◆ **Required action**: Even where a record seems odd, copy it exactly as it appears below.

START Data supplied

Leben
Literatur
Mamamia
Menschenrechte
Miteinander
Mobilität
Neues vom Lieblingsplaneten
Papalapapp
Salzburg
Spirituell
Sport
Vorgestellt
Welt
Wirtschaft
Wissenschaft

END Data supplied

◆ **Task response**:
Leben
Literatur
Mamamia
Menschenrechte
Miteinander
Mobilität
Neues vom Lieblingsplaneten
Papalapapp
Salzburg
Spirituell
Sport
Vorgestellt
Welt
Wirtschaft
Wissenschaft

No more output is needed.